Thursday, March 29, 2018
Alhambra (InterContinental Chicago Magnificent Mile)
The school-to-work transition is structured by policies, especially education policies and employment policies. Still, the literature either focuses on the latter or on the former. I propose here a new theoretical framework arguing that we can find two ways of structuring such transition by articulating these two institutional realms in Europe. I have called “youth economic citizenship” the specific institutional arrangements between those policies that one can find in a country. I argue that there are two kinds of youth economic citizenship: an “inclusive” strategy in macrocorporatist countries and a “selective” strategy in liberal countries.

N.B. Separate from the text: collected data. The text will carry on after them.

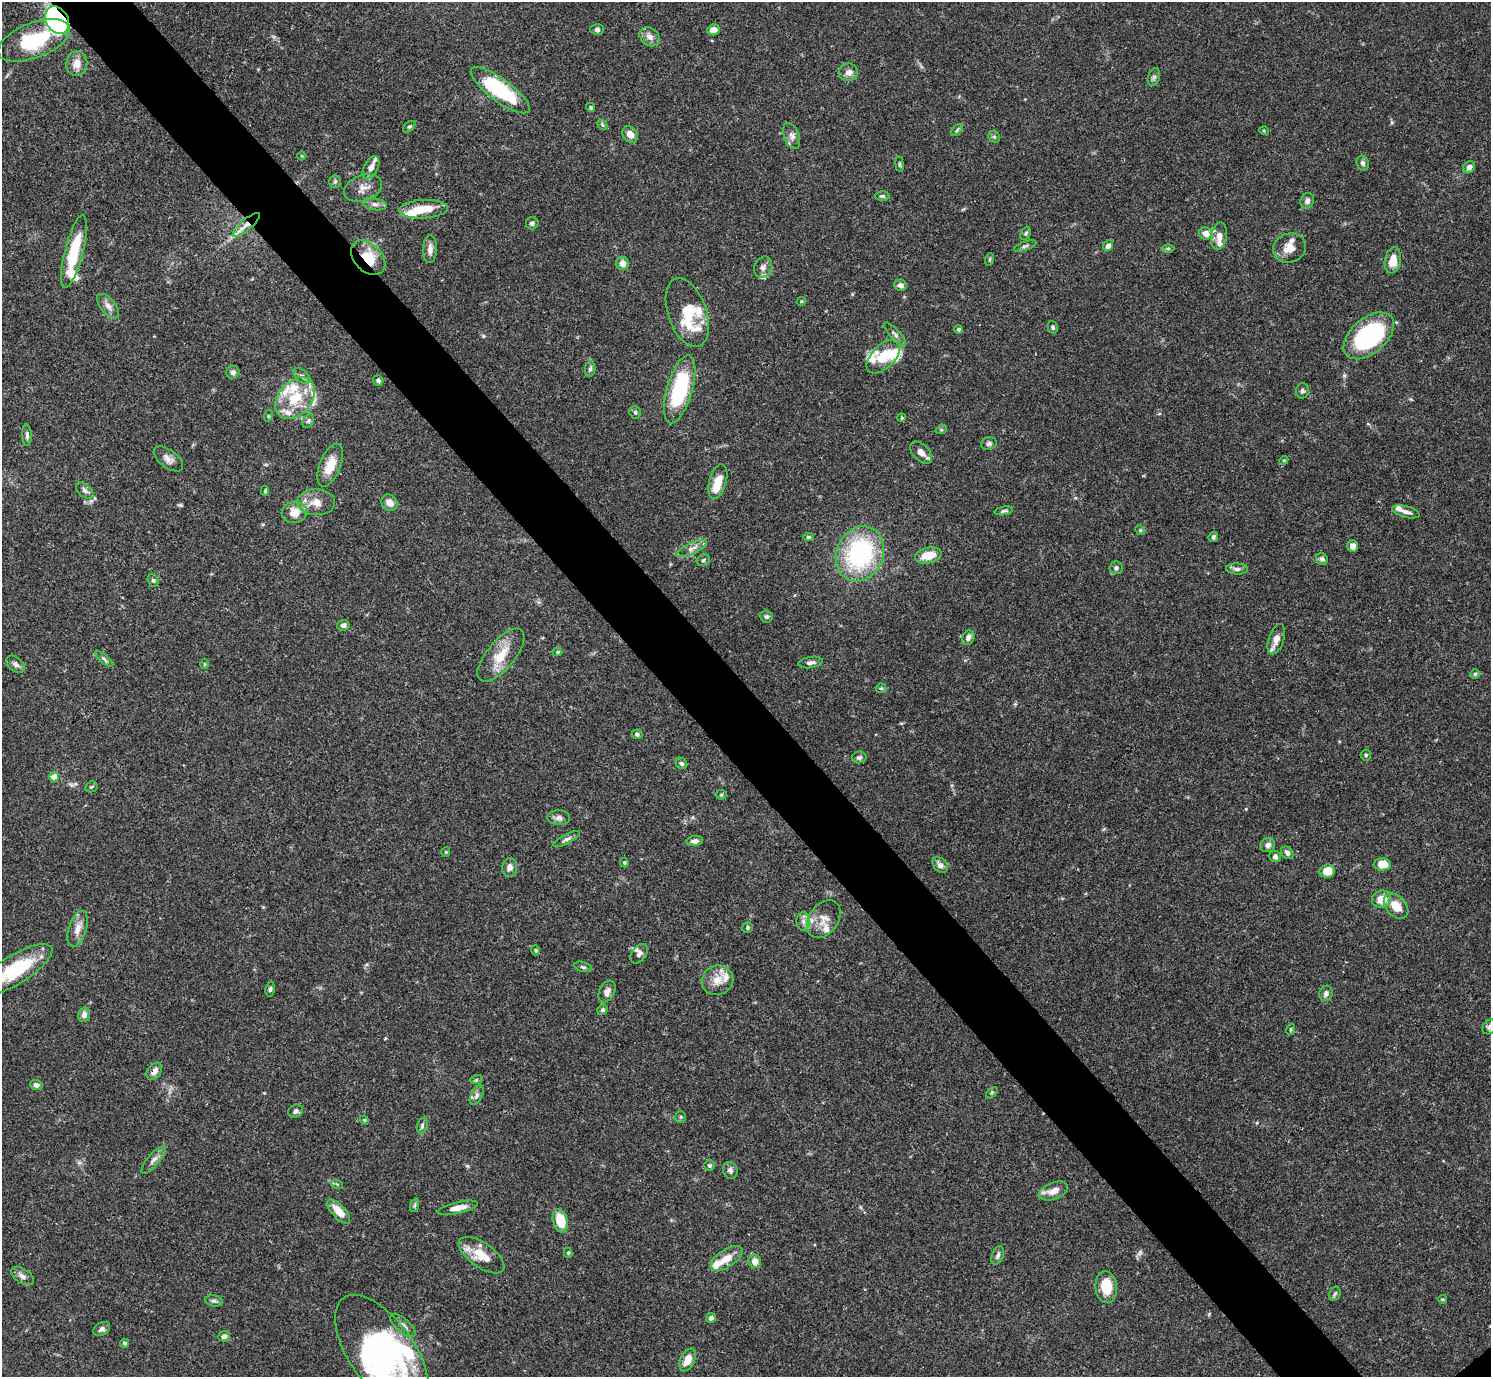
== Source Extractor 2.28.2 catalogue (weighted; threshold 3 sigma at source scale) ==
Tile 11 of 4 x 4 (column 3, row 3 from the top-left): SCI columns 2980-4468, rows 1534-2908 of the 5961 x 5958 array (HDU 1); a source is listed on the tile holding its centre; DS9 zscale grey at full resolution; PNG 1493 x 1379 px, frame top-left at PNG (2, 2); each listed source drawn as its Kron ellipse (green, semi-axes under 4 px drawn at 4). Shown black and unused: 6% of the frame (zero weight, under 3 of 4 exposures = <1% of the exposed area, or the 3 px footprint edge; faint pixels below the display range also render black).
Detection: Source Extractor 2.28.2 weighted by HDU 2 'WHT'; one run over the whole footprint, this tile lists its part. Background 0.0692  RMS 0.0032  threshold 0.0144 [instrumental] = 3 sigma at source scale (4.5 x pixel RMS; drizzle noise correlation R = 1.50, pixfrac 1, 0.05/0.05 arcsec/px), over >= 5 px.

In the inclusive strategy, the education system reflects a “skills-for-all” approach. It provides skills for the majority of young people, limiting educational inequalities, and allowing them access employment rather smoothly. Employment policies are then supposed to offer a second chance to the low-skilled, in the form of youth guarantees for instance. On the contrary, with the selective strategy, the education system is elitist and follows a “skills-for-the-best” approach, leading to important education inequalities and many drop-outs. Employment policies reinforce this logic as they do not invest in human capital of the low-skilled but focus on providing them atypical low-skilled jobs. Empirically, I proceed in two steps. First, I identify the two strategies by analysing a range of policies and indicators, and by proceeding to cluster analyses. Second, after having elaborated an index of youth economic citizenship based on previous indicators, I test the importance of macrocorporatism as a central driver by running Qualitative Comparative Analyses.